Re: pg, mysql comparison with "group by" clause

From: "Anthony Molinaro" <amolinaro(at)wgen(dot)net>
To: "Tom Lane" <tgl(at)sss(dot)pgh(dot)pa(dot)us>, "Greg Stark" <gsstark(at)mit(dot)edu>
Cc: "Scott Marlowe" <smarlowe(at)g2switchworks(dot)com>, "Stephan Szabo" <sszabo(at)megazone(dot)bigpanda(dot)com>, "Rick Schumeyer" <rschumeyer(at)ieee(dot)org>, <pgsql-sql(at)postgresql(dot)org>
Subject: Re: pg, mysql comparison with "group by" clause
Date: 2005-10-13 03:20:53
Message-ID: 3C6C2B281FD3E74C9F7C9D5B1EDA4582182613@wgexch01.wgenhq.net
Views: Raw Message | Whole Thread | Download mbox | Resend email
Thread:
Lists: pgsql-sql

Tom,
Don't do it man...
It's not the same. The standard has it wrong (that or I misunderstood
your
explanation). But this statement:

> you shouldn't have to explicitly list the other columns from that
> table --- they are guaranteed to have unique values per group anyway

...is way off.
By changing the values in the select/group by you are changing
Group! How can you arbitrarily add or exclude a column?
You can't do it.

Look, all it takes is one example to prove the standard wrong...
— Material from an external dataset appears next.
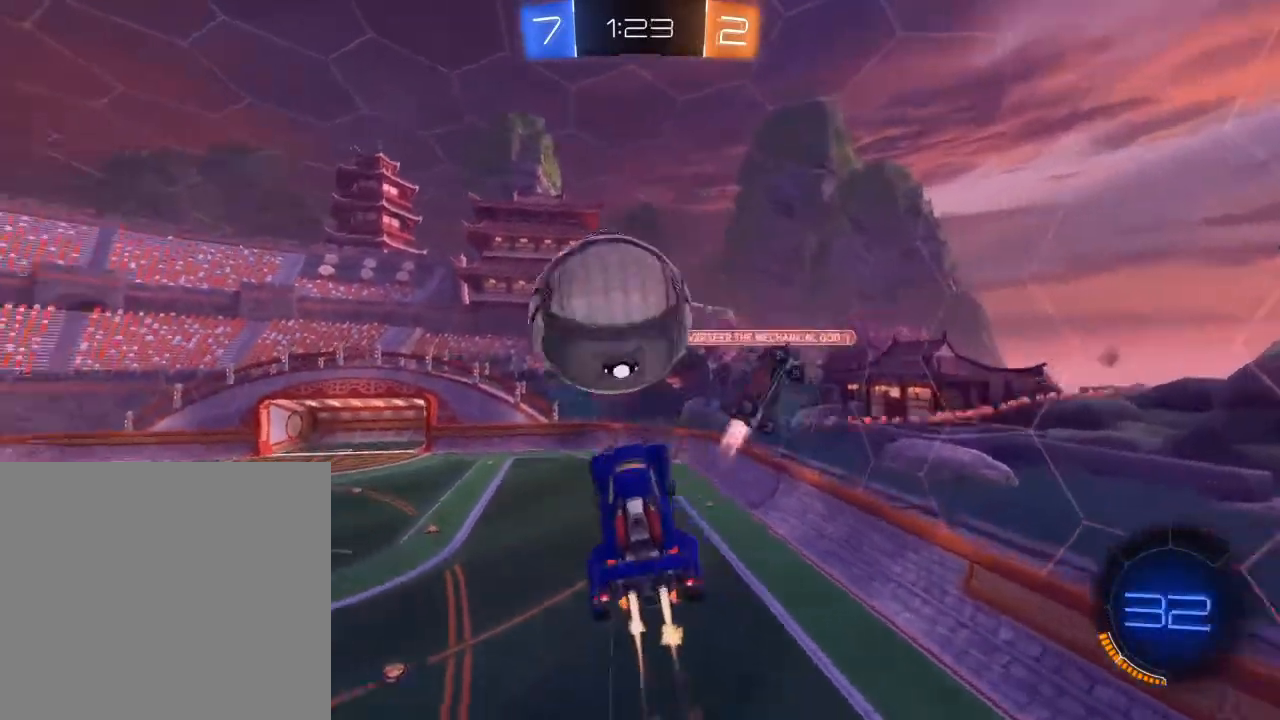
{"buttons": ["R2"], "left_stick": "center", "right_stick": "center", "events": [[17, "left_stick", "up-left"], [200, "left_stick", "up"], [250, "B", "up"], [333, "left_stick", "center"]]}
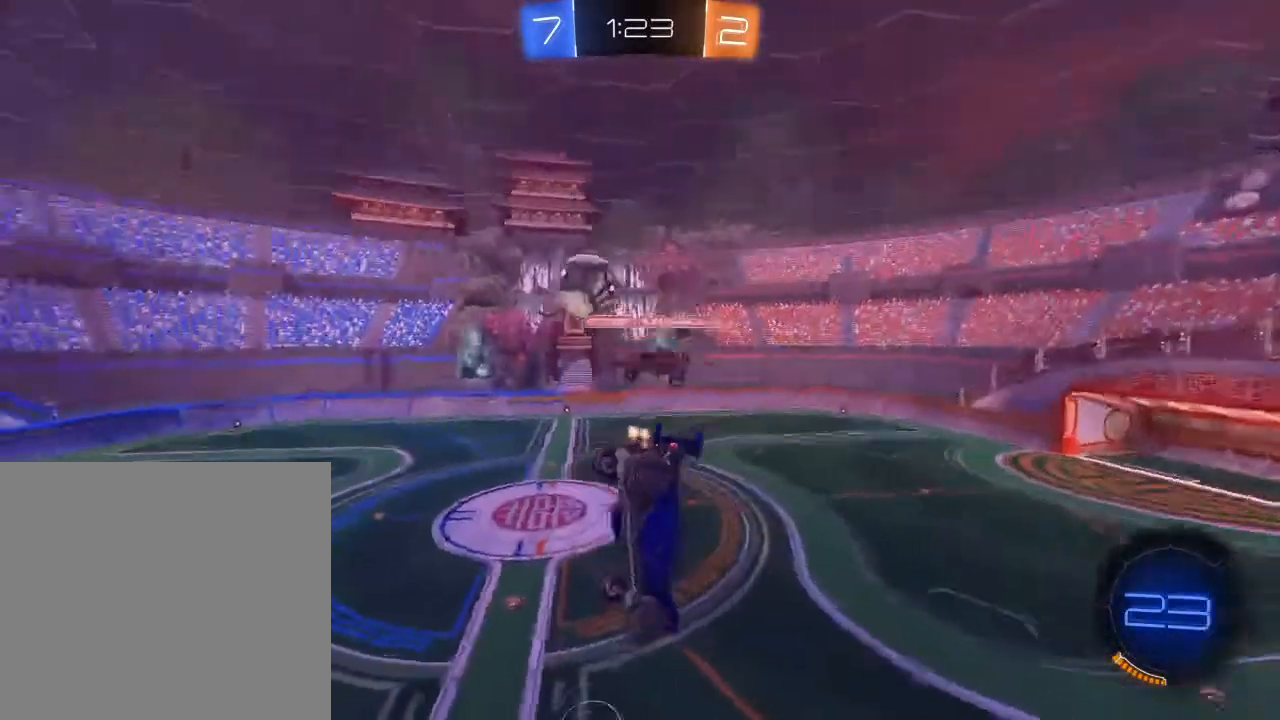
{"buttons": ["R2"], "left_stick": "down", "right_stick": "center", "events": [[133, "Y", "down"], [183, "left_stick", "down-right"], [267, "Y", "up"], [400, "left_stick", "down"]]}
Consider this simple example (in oracle, but the same in pg):

create table foo (id number primary key, name varchar2(10));

insert into foo values (1,'joe');

insert into foo values (2,'joe');

insert into foo values (3,'jim');

select * from foo;

ID NAME
---------- ----------
1 joe
2 joe
3 jim

ok, lets get the count by ID (which is unique):

select id, count(*) from foo group by id;

ID COUNT(*)
-- ----------
1 1
2 1
3 1

makes sense...

the values for ID, 1,2,3 are our groups
and the count aggregate op shows that there's
one member per group.

now let's get the count by name:

select name, count(*) from foo group by name;

NAME COUNT(*)
---------- ----------
jim 1
joe 2

so far so good. The queries and results are representative of the actual
data. The values for name, "jim" and "joe" are our groups
and the count aggregate op shows that there's 1 member in the "jim"
group and two members in the "joe" group.

But, as soon as we add id to the group by...
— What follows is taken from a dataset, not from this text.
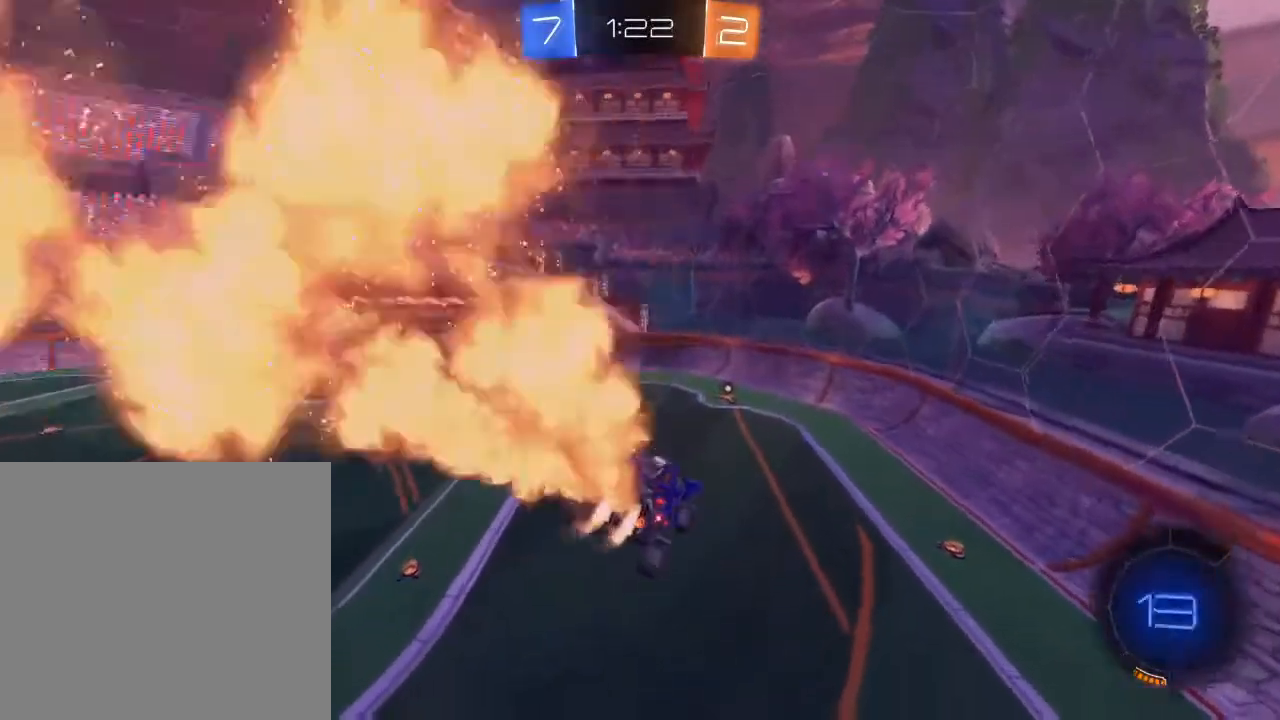
{"buttons": ["B", "R2"], "left_stick": "center", "right_stick": "center", "events": [[317, "L1", "down"], [317, "left_stick", "center"], [467, "L1", "up"]]}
select name, count(*) from foo group by name,id;

NAME COUNT(*)
---------- ----------
jim 1
joe 1
joe 1

it changes the query! Even tho id is unique, it changes the query.
The group by it's definition (it's in the group by) is no longer
Name or id, it's both name and id.
How can you simply remove id? Which result set should it return
The first or second? Makes no sense...

If it's aint obvious why, simply plug id into the select:

select id, name, count(*) from foo group by name,id;

ID NAME COUNT(*)
--- ---------- ----------
3 jim 1
1 joe 1
2 joe 1

so, how can it be that you don't have to list the other columns
(in this case "name")? it makes no sense because if you remove the
either column from the group by (id or name) it changes the meaning of
the
query.
The way you guys do it now is correct. Mysql has it wrong.
And if the standard states that you can leave out the pk from a group
by,
They are wrong too, as the simple examples above prove.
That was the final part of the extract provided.